Almost everywhere but…

It’s ridiculous — ruby, haskell, even sh has it!

λ: import Data.List # this is haskell
λ: nub [1,2,3,4,5,6,1,2,3,6,4,3,5,3,2,4,5,3,1,3,5]
[1,2,3,4,5,6]

irb(main):001:0> (b = [4, 'a', 'b', 'c', 9, ['a'], 1]).uniq == b
=> True # this is ruby

Python doesn’t have built-in code for removing duplicates from a list (without messing up the order of the list).

Duty

I thought that it’s any standard library’s sacred duty to provide useful utilities to us, the programmers. Speed and code reuse should be our goal and could be achieved by avoiding having tiny of oneliners all over the place! (Which is a real problem given that `uniq’ is a common function.)

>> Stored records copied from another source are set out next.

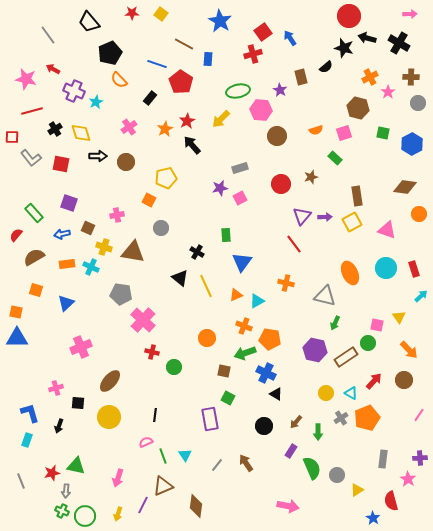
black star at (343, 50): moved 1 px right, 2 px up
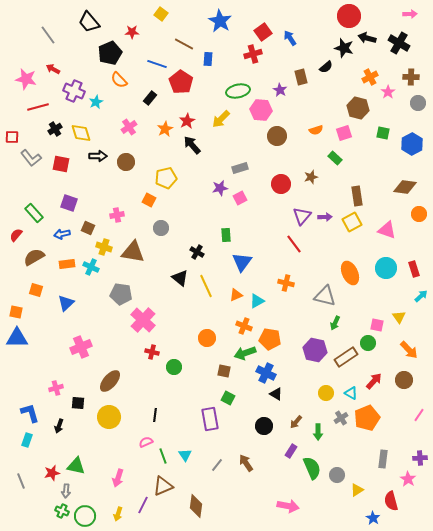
red star at (132, 13): moved 19 px down
red line at (32, 111): moved 6 px right, 4 px up
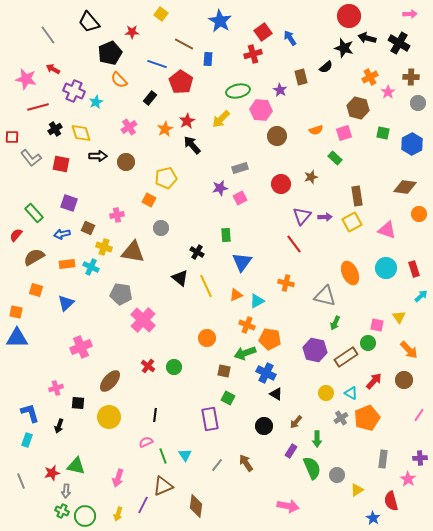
orange cross at (244, 326): moved 3 px right, 1 px up
red cross at (152, 352): moved 4 px left, 14 px down; rotated 24 degrees clockwise
green arrow at (318, 432): moved 1 px left, 7 px down
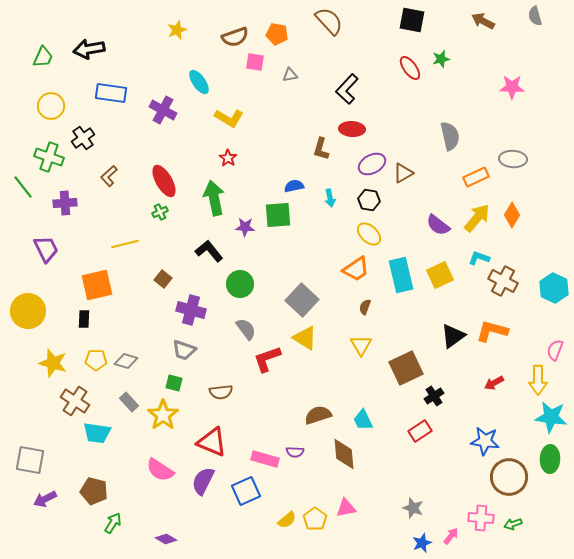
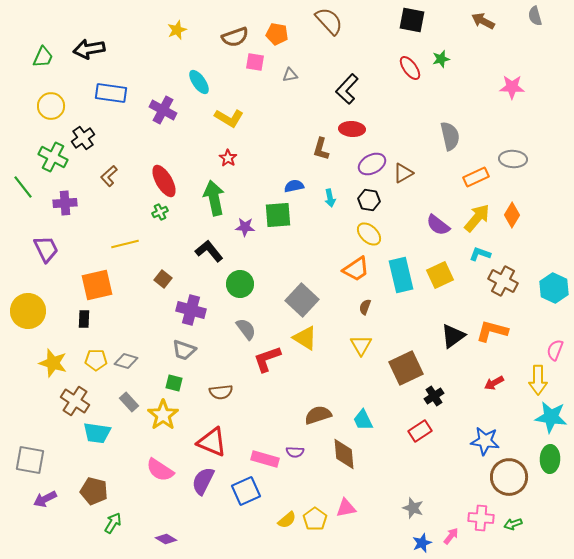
green cross at (49, 157): moved 4 px right; rotated 8 degrees clockwise
cyan L-shape at (479, 258): moved 1 px right, 4 px up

Acknowledging the fact that python hasn’t fulfilled its duty, I present some of my own code.

Code

Ok, here’s what I have:

b = [4, 'a', 'b', 'c', 9, ['a'], 1]
c = [4, 'a', 'b', 'c', 9, 1]
uniq1 = lambda a: (lambda b: [b.append(x) or x for x in a if x not in b])([])
uniq2 = lambda a: list(set(a))

print(uniq1(b) == b)      # line1
print(uniq1(c) == c)      # line2
print(uniq2(c) == c)      # line3
try: print(uniq2(b) == b) # line4
except TypeError: print('because lists are unhashable, set(b) cannot exist')

True
True
False
because lists are unhashable, set(b) cannot exist

# BONUS! Uniq by key:
from itertools import groupby
groupsort = lambda l, key: [(k, list(g)) for k, g in groupby(sorted(l, key=key), key)
uniqkey   = lambda by, a: [list(b)[0] for _, b in groupsort(a, by)]

Note: simplest example for getting a TypeError of this kind is set([[]]).

Rebuttal

Supposedly, we can just use list(set(a)) and I’m just whining about nothing. And knowing list(set([1,2,3,1])) == [1,2,3] you’d guess that line3 = True! Well you just got tricked and were lucky that hash of a numbers is the number itself, hash(1234) => 1234. Their order won’t therefore remain the same in general. hash('foo') => -740391237 So 3. is false.

The orderless version uniq2 can’t even handle b. Due to reasons already mentioned in the note above.

Another outrageous argument that I’d like to refute is that because the order is ambiguous we shouldn’t write this function at all since which one one should we keep in [1,2,1]. Why not just decide on some default order that would still be totally useful — first copy stays.

This should’ve been in the standard library. Weak, python, weak.